Time Complexity: Checking if a bit is set
O(1)
0
0
Checking if a bit is set in Embedded C - Time & Space Complexity
Understanding Time Complexity
We want to understand how the time to check a bit changes as the input changes.
Specifically, how long does it take to find out if a certain bit is set in a number?
Scenario Under Consideration
Analyze the time complexity of the following code snippet.
unsigned int isBitSet(unsigned int num, unsigned int pos) {
return (num & (1U << pos)) != 0;
}
This code checks if the bit at position pos in num is set (1) or not (0).
Identify Repeating Operations
Identify the loops, recursion, array traversals that repeat.
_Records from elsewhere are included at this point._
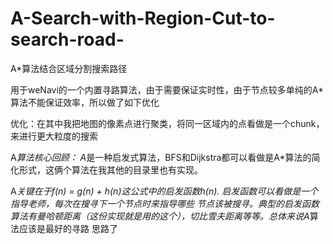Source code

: # A-Search-with-Region-Cut-to-search-road-

A*算法结合区域分割搜索路径

用于weNavi的一个内置寻路算法，由于需要保证实时性，由于节点较多单纯的A*算法不能保证效率，所以做了如下优化


优化：在其中我把地图的像素点进行聚类，将同一区域内的点看做是一个chunk，来进行更大粒度的搜索


A*算法核心回顾： A*是一种启发式算法，BFS和Dijkstra都可以看做是A*算法的简化形式，这俩个算法在我其他的目录里也有实现。
 
 
A*关键在于f(n) = g(n) + h(n)这公式中的启发函数h(n). 启发函数可以看做是一个指导老师，每次在搜寻下一个节点时来指导哪些
节点该被搜寻。典型的启发函数算法有曼哈顿距离（这份实现就是用的这个），切比雪夫距离等等。总体来说A*算法应该是最好的寻路
思路了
- Primary operation: A single bitwise AND and shift operation.
- How many times: Exactly once per function call.
How Execution Grows With Input
The time to check a bit does not grow with the size of the number or the bit position.
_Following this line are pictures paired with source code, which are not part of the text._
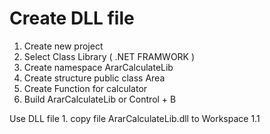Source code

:  # Create DLL file
  1. Create new project
  2.  Select Class Library ( .NET FRAMWORK )
  3.  Create namespace ArarCalculateLib
  4.  Create structure
      public class Area
  5. Create Function for calculator
  6. Build ArarCalculateLib or Control + B 

  Use DLL file
    1. copy file ArarCalculateLib.dll  to Workspace
       1.1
| Input Size (bit position) | Approx. Operations |
|---|---|
| 10 | 1 |
| 100 | 1 |
| 1000 | 1 |
Pattern observation: The operation count stays the same no matter the input size.
Final Time Complexity
Time Complexity: O(1)
This means the time to check a bit is constant and does not depend on the input size.
Common Mistake
[X] Wrong: "Checking a bit takes longer if the bit position is higher."
[OK] Correct: Bitwise operations run in constant time regardless of which bit is checked.
Interview Connect
Knowing that bit checks are constant time helps you write efficient low-level code and answer questions confidently.
Self-Check
"What if we checked multiple bits one by one in a loop? How would the time complexity change?"